Wachstum versus Wert
Wachstumsaktien schnitten 2022 deutlich schlechter ab als Value- und defensive Aktien, wobei die Bewertungsmultiplikatoren von Wachstumsunternehmen im Vergleich zu ihren durch die Pandemie erhöhten Niveaus drastisch zurückgingen. Höhere Zinssätze sind in der Regel schlecht für Wachstumsaktien und die aufeinanderfolgenden Zinserhöhungen im vergangenen Jahr waren sehr schmerzhaft.

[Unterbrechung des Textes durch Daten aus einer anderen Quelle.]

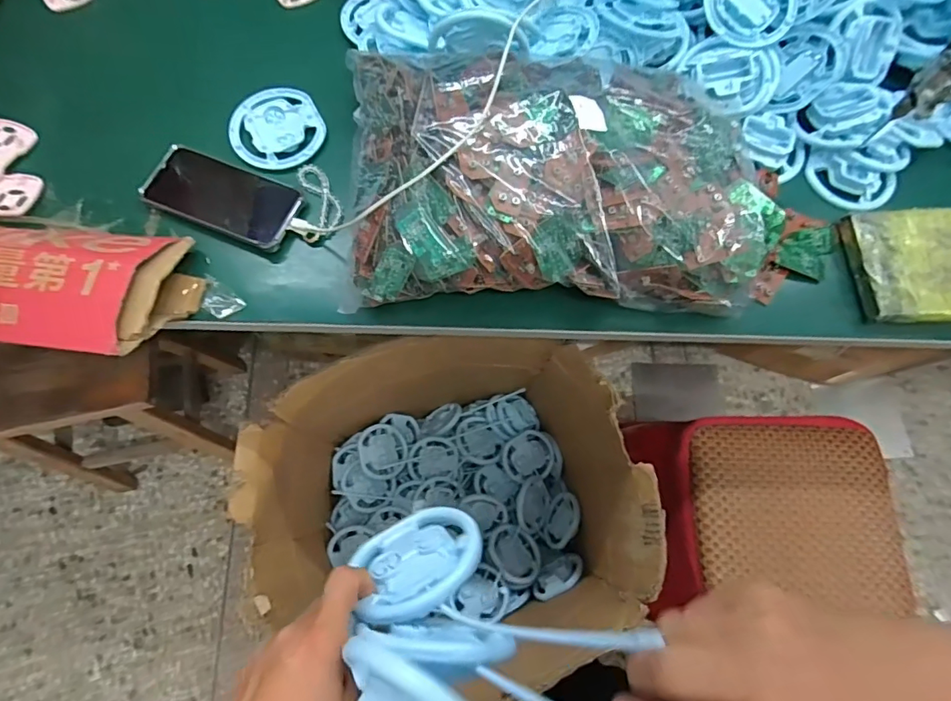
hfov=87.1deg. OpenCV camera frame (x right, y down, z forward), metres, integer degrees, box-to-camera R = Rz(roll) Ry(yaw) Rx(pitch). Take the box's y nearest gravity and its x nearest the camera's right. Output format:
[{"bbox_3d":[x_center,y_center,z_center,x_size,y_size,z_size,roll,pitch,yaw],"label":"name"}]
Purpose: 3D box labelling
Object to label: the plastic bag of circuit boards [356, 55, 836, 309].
[{"bbox_3d":[0.131,-0.187,0.516,0.499,0.116,0.284,-1,73,-2],"label":"plastic bag of circuit boards"}]

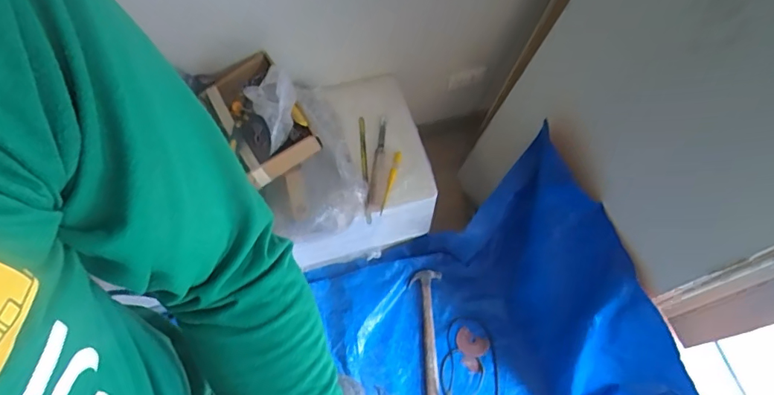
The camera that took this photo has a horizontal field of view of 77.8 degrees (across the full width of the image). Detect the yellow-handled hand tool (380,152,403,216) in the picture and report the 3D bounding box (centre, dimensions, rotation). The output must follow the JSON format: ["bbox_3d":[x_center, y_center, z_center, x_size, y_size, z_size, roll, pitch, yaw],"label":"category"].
[{"bbox_3d":[0.007,-0.039,1.194,0.022,0.024,0.186,13,66,7],"label":"yellow-handled hand tool"}]

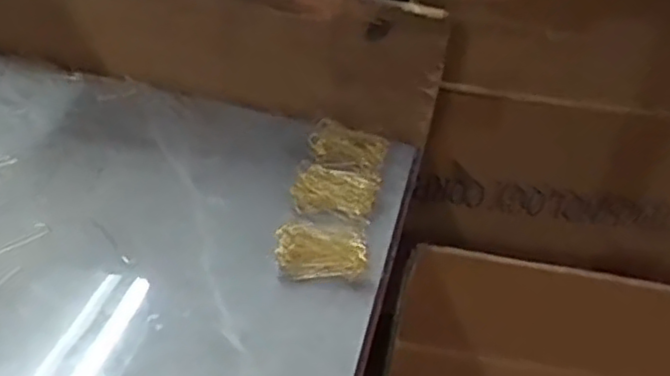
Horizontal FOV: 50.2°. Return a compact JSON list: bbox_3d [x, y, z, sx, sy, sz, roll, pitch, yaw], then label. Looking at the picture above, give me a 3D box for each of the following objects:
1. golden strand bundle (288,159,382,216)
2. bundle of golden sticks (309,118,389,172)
[{"bbox_3d":[0.000,0.000,0.628,0.073,0.009,0.058,9,40,3],"label":"golden strand bundle"},{"bbox_3d":[0.012,-0.039,0.674,0.070,0.009,0.055,18,41,13],"label":"bundle of golden sticks"}]

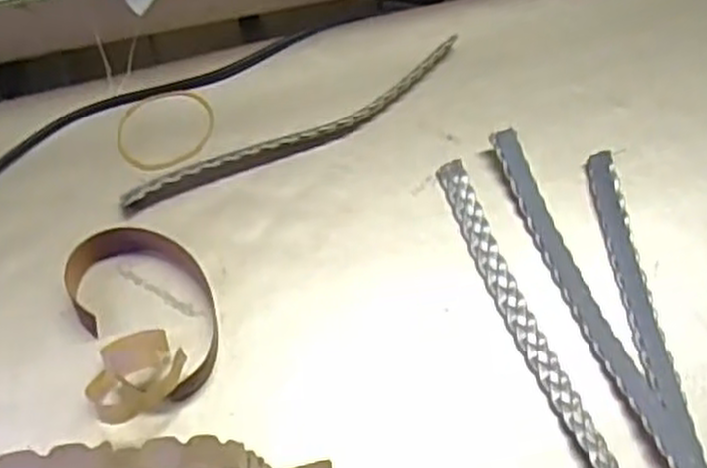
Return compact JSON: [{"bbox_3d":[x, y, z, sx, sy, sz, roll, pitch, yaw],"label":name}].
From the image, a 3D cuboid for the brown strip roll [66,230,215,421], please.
[{"bbox_3d":[-0.085,0.034,0.327,0.055,0.027,0.084,-15,65,-12],"label":"brown strip roll"}]

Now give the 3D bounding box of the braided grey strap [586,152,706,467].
[{"bbox_3d":[0.131,0.047,0.344,0.014,0.008,0.189,-5,63,-7],"label":"braided grey strap"}]

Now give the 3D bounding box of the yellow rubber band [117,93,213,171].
[{"bbox_3d":[-0.091,-0.051,0.384,0.043,0.004,0.047,2,62,-3],"label":"yellow rubber band"}]

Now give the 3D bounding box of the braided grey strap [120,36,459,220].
[{"bbox_3d":[-0.022,-0.051,0.386,0.184,0.010,0.019,-28,68,-17],"label":"braided grey strap"}]

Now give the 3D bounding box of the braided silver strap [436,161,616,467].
[{"bbox_3d":[0.078,0.047,0.342,0.012,0.009,0.188,-17,65,-12],"label":"braided silver strap"}]

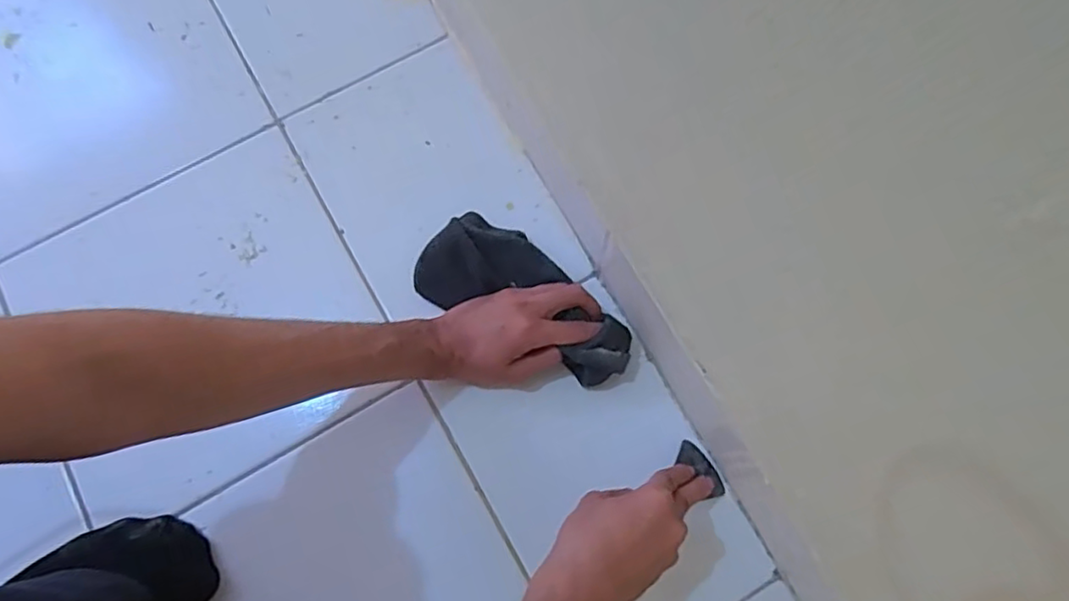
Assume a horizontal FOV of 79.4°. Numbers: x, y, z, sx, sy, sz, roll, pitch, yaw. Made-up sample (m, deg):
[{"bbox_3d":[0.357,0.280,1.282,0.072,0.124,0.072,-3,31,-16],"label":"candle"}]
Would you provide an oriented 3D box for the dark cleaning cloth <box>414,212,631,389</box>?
[{"bbox_3d":[-0.009,0.003,0.579,0.206,0.040,0.093,36,77,13],"label":"dark cleaning cloth"}]

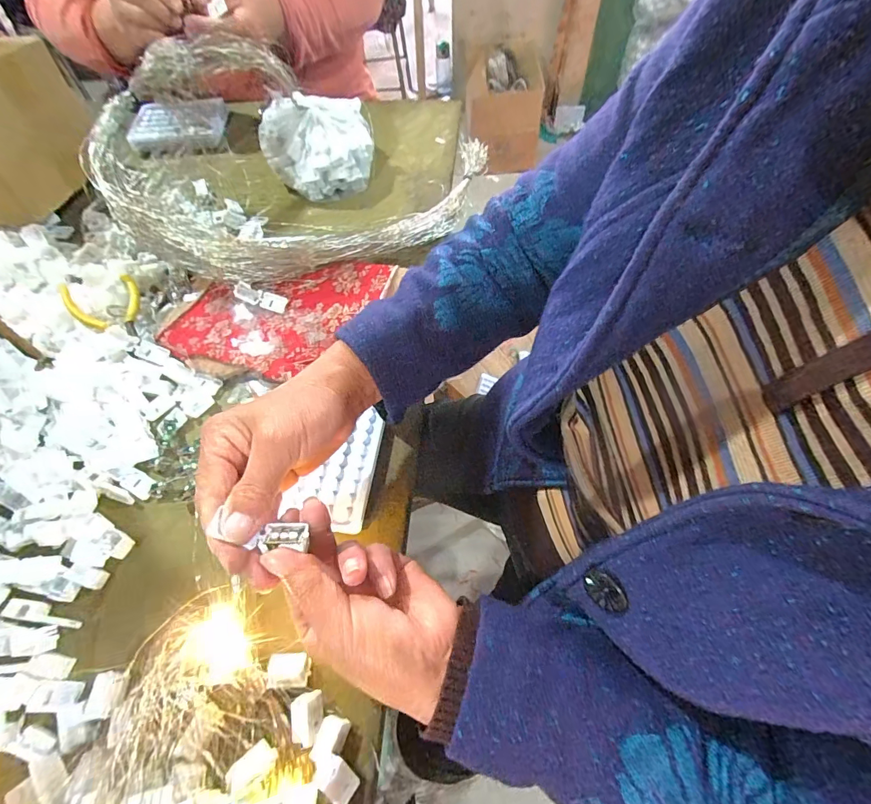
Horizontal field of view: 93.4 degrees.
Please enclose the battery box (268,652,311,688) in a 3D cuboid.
[{"bbox_3d":[-0.100,0.184,0.282,0.028,0.011,0.020,-3,60,1],"label":"battery box"}]

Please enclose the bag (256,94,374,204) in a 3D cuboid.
[{"bbox_3d":[-0.156,-0.335,0.544,0.146,0.080,0.106,-8,60,-2],"label":"bag"}]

Es ist immer schwierig, den richtigen Zeitpunkt für eine Änderung der Aussichten für einen der beiden Stile abzupassen, aber angesichts der hohen Bewertungen für defensive Werte und des hohen Anteils an Energie- und defensiven Sektoren haben sich die Argumente für diese Werte abgeschwächt.
Ebenso gibt es zwar immer noch eine Prämie in Segmenten des Wachstumsuniversums, aber diese Prämie hat sich gegenüber Value-Aktien erheblich verringert. Angesichts der Tatsache, dass sich die Anleger zunehmend auf die rückläufigen Erträge des breiten Marktes konzentrieren (sowohl bei Value-, defensiven als auch bei Growth-Aktien), sind wir der Ansicht, dass die Widerstandsfähigkeit der Gewinne und die Unternehmen, die in der Lage sind, die Renditen für die Aktionäre aufrechtzuerhalten, noch wichtiger werden.
Wir geben keine bestimmte Stilrichtung vor, glauben aber, dass dies ein Zeitpunkt ist, an dem der Markt sehr wohl zu den Gewinnen als Treiber der Aktienrenditen zurückkehren könnte und das in einer Welt, die wahrscheinlich ein niedriges Wachstum oder sogar eine Rezession aufweist. Wenn sich die Aktienmärkte in einer größeren Bandbreite bewegen und weniger richtungsorientiert sind, wird die Aktienauswahl wahrscheinlich noch mehr an Bedeutung gewinnen, ebenso wie die Aufzinsung der Aktienrenditen.
Aktien sehen auf risikobereinigter Basis attraktiver aus
Natürlich bietet kein Bewertungsmaßstab dem Anleger "die Antwort", denn die letzten drei Jahre haben gezeigt, dass Bewertungen kontextabhängig sind. Was wir jedoch sagen können, ist, dass die Zinssätze viel höher sind als noch vor einem Jahr, während die Inflation ihren Höhepunkt erreicht zu haben scheint.
Es besteht jedoch das Risiko von Gewinnrückgängen im Jahr 2023, da die Margen durch Inflation und geringes Wachstum unter Druck geraten. Es wird daher wichtig sein, nach Marktsegmenten zu suchen, in denen die Erträge stabil sind und sogar steigen können – genau daran arbeiten wir intensiv.
Derzeit werden die Aktienmärkte auf einem durchschnittlichen Bewertungsniveau gehandelt und nicht auf einem Blasen- oder teuren Niveau, während die Positionierung innerhalb der Märkte weiterhin ausgesprochen defensiv bleibt. Das ist natürlich etwas anderes, als wenn die Märkte extrem unterbewertet sind oder eine Krise einpreisen. Aber ein Kurs-Gewinn-Verhältnis, das unter dem 3-, 5- und 10-Jahres-Durchschnitt liegt, ist unserer Meinung nach ein relativ solider Ausgangspunkt, wenn man über zukünftige risikobereinigte Renditen nachdenkt.